Exercise instructions: Recast every line of the material below as a numbered list, leaving out blank lines and the pictures.

Data records:
++++

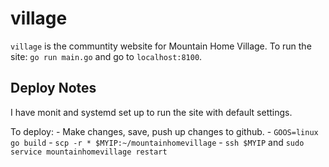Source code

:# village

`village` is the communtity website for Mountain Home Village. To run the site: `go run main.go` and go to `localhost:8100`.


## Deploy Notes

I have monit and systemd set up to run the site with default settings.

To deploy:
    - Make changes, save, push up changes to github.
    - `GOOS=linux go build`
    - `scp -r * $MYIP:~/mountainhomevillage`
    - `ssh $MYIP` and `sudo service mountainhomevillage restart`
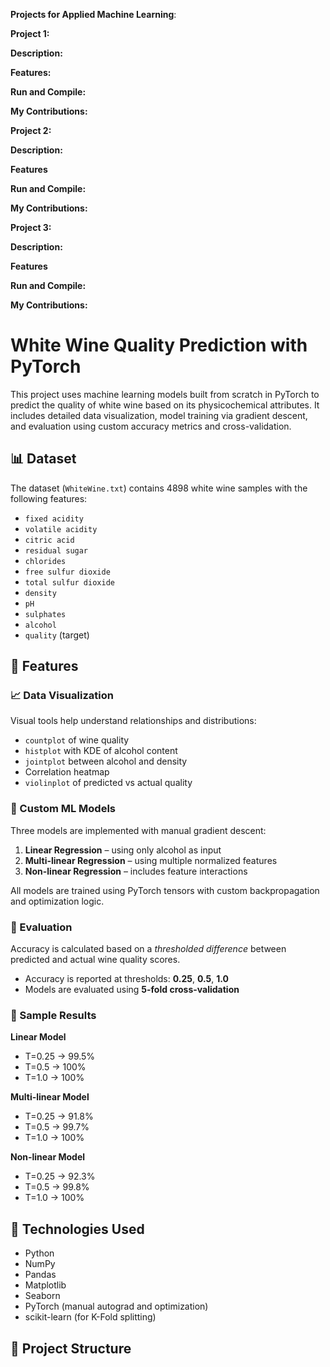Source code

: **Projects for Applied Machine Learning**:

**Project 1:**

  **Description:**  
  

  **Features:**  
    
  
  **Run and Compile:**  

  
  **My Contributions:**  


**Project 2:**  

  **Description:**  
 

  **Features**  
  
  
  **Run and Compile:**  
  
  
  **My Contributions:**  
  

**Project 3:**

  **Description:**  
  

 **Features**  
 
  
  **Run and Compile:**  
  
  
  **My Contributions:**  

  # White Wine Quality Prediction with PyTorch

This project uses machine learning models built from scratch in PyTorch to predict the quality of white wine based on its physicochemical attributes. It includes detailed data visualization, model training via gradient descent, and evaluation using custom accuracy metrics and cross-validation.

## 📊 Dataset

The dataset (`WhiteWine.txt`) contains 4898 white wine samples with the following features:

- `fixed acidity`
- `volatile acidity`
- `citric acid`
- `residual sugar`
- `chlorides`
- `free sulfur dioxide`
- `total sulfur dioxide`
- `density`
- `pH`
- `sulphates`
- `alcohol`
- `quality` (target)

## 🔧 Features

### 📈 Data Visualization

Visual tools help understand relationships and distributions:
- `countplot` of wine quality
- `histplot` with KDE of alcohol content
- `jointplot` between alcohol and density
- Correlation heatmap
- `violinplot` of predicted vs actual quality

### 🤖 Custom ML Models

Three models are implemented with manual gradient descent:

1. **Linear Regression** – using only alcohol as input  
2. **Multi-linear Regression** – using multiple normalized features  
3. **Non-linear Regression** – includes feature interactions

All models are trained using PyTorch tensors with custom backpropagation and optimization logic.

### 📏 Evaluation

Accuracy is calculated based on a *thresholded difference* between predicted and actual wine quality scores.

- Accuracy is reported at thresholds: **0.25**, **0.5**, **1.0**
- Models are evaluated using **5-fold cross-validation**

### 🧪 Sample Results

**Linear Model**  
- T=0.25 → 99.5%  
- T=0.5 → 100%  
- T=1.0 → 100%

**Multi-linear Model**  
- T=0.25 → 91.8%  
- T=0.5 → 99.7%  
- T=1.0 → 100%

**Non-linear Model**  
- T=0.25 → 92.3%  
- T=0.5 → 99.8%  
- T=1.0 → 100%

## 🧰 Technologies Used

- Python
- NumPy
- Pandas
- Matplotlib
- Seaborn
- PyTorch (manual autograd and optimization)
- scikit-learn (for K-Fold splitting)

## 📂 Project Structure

++++

Solved problem:
1. Source code
2. :# village
3. `village` is the communtity website for Mountain Home Village. To run the site: `go run main.go` and go to `localhost:8100`.
4. ## Deploy Notes
5. I have monit and systemd set up to run the site with default settings.
6. To deploy:
7.     - Make changes, save, push up changes to github.
8.     - `GOOS=linux go build`
9.     - `scp -r * $MYIP:~/mountainhomevillage`
10.     - `ssh $MYIP` and `sudo service mountainhomevillage restart`
11. Source code
12. : **Projects for Applied Machine Learning**:
13. **Project 1:**
14.   **Description:**  
15.   **Features:**  
16.   **Run and Compile:**  
17.   **My Contributions:**  
18. **Project 2:**  
19.   **Description:**  
20.   **Features**  
21.   **Run and Compile:**  
22.   **My Contributions:**  
23. **Project 3:**
24.   **Description:**  
25.  **Features**  
26.   **Run and Compile:**  
27.   **My Contributions:**  
28.   # White Wine Quality Prediction with PyTorch
29. This project uses machine learning models built from scratch in PyTorch to predict the quality of white wine based on its physicochemical attributes. It includes detailed data visualization, model training via gradient descent, and evaluation using custom accuracy metrics and cross-validation.
30. ## 📊 Dataset
31. The dataset (`WhiteWine.txt`) contains 4898 white wine samples with the following features:
32. - `fixed acidity`
33. - `volatile acidity`
34. - `citric acid`
35. - `residual sugar`
36. - `chlorides`
37. - `free sulfur dioxide`
38. - `total sulfur dioxide`
39. - `density`
40. - `pH`
41. - `sulphates`
42. - `alcohol`
43. - `quality` (target)
44. ## 🔧 Features
45. ### 📈 Data Visualization
46. Visual tools help understand relationships and distributions:
47. - `countplot` of wine quality
48. - `histplot` with KDE of alcohol content
49. - `jointplot` between alcohol and density
50. - Correlation heatmap
51. - `violinplot` of predicted vs actual quality
52. ### 🤖 Custom ML Models
53. Three models are implemented with manual gradient descent:
54. 1. **Linear Regression** – using only alcohol as input  
55. 2. **Multi-linear Regression** – using multiple normalized features  
56. 3. **Non-linear Regression** – includes feature interactions
57. All models are trained using PyTorch tensors with custom backpropagation and optimization logic.
58. ### 📏 Evaluation
59. Accuracy is calculated based on a *thresholded difference* between predicted and actual wine quality scores.
60. - Accuracy is reported at thresholds: **0.25**, **0.5**, **1.0**
61. - Models are evaluated using **5-fold cross-validation**
62. ### 🧪 Sample Results
63. **Linear Model**  
64. - T=0.25 → 99.5%  
65. - T=0.5 → 100%  
66. - T=1.0 → 100%
67. **Multi-linear Model**  
68. - T=0.25 → 91.8%  
69. - T=0.5 → 99.7%  
70. - T=1.0 → 100%
71. **Non-linear Model**  
72. - T=0.25 → 92.3%  
73. - T=0.5 → 99.8%  
74. - T=1.0 → 100%
75. ## 🧰 Technologies Used
76. - Python
77. - NumPy
78. - Pandas
79. - Matplotlib
80. - Seaborn
81. - PyTorch (manual autograd and optimization)
82. - scikit-learn (for K-Fold splitting)
83. ## 📂 Project Structure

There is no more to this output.